In 1592, which seems to be the year in which he abandoned Presbyterianism, Ladylands was "excommunicated for Papistrye", but granted "a licence to departe out of the realme". Before his departure, however, it was discovered that he and "twoe Inglishmen of the worst sorte haunted togither" at Irvine and other places in the west.[264] In consequence of this, it was at once resolved to take him and his accomplices "quietlie", and to bring them back to Edinburgh. The difficult task of apprehending him was undertaken by Andrew Knox, and successfully carried out, though at "no little paines and perill". He pursued the conspirators through Glasgow and towards Irvine, and pressed them so closely that Ladylands was driven to the necessity of giving himself up to James Hamilton, the eldest son of Lord Claude, though not till, by some means which are unfortunately not recorded, he had provided for the safety of his confederates. Under the charge of Andrew Knox and Captain Hamilton he was led back to Edinburgh, and handed over to the Provost's keeping. On being examined he "confessed himselfe excommunicated and to be of the Catholique Romaine Church and not of the Church established in Scotlande, and he agreed to answer to any interrogatorye charginge him in cryme of treason wherein he pleaded his inocencye, but he derectlie refused to answere to anye question touchinge matter of religion, or as micht accuse or charge anye person other than himselfe onlye".
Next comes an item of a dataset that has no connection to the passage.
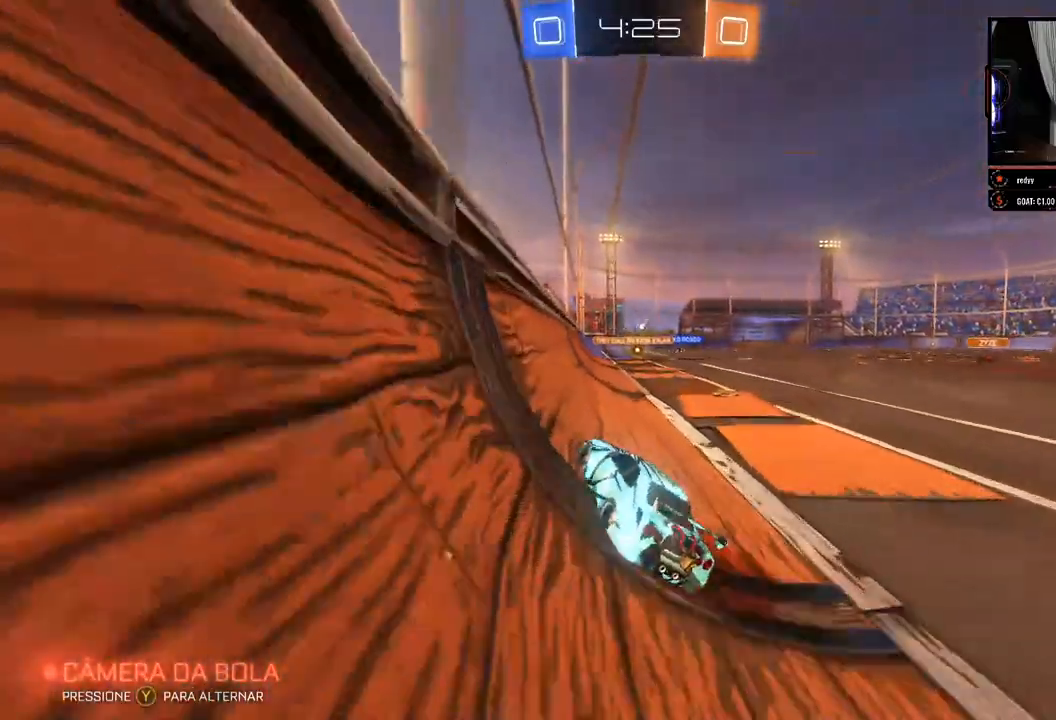
{"buttons": ["R2"], "left_stick": "up-right", "right_stick": "center", "events": [[200, "left_stick", "up-right"], [233, "A", "down"], [233, "B", "up"], [300, "A", "up"], [367, "A", "down"], [417, "A", "up"]]}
The object of the conspiracy in which Ladylands had been engaged soon became apparent. Towards the end of December, George Ker, brother to Mark Lord Newbottle, came down to Fairlie, intending to set sail from the "West Sea Bank". His presence in the neighbourhood and his frequent visits to the Island of Cumbrae having aroused suspicion, he was narrowly watched, and "his speeches taken heed to", with the result that, as Calderwood states it, "he was perceaved to be a Papist passing to Spaine, to traffique betwixt the King of Spaine and some Scottish noblemen". Andrew Knox, to whom the information was brought, lost no time in setting himself upon the track of the suspected conspirator. Accompanied by a number of Glasgow students, he proceeded to Fairlie, where he found, however, that Ker had already crossed over to the Cumbrae. Following him to the island, he succeeded in apprehending him just as he was ready to embark. On being searched, his coffers were found to contain "diverse letters and blankes directed from George Erle of Huntlie, Francis Erle of Erroll, and William Erle of Angus, the Lairds of Auchindoun and Fintrie, and other practisers, some in Latine, some in Frenche, together with their caschets and signets".[265]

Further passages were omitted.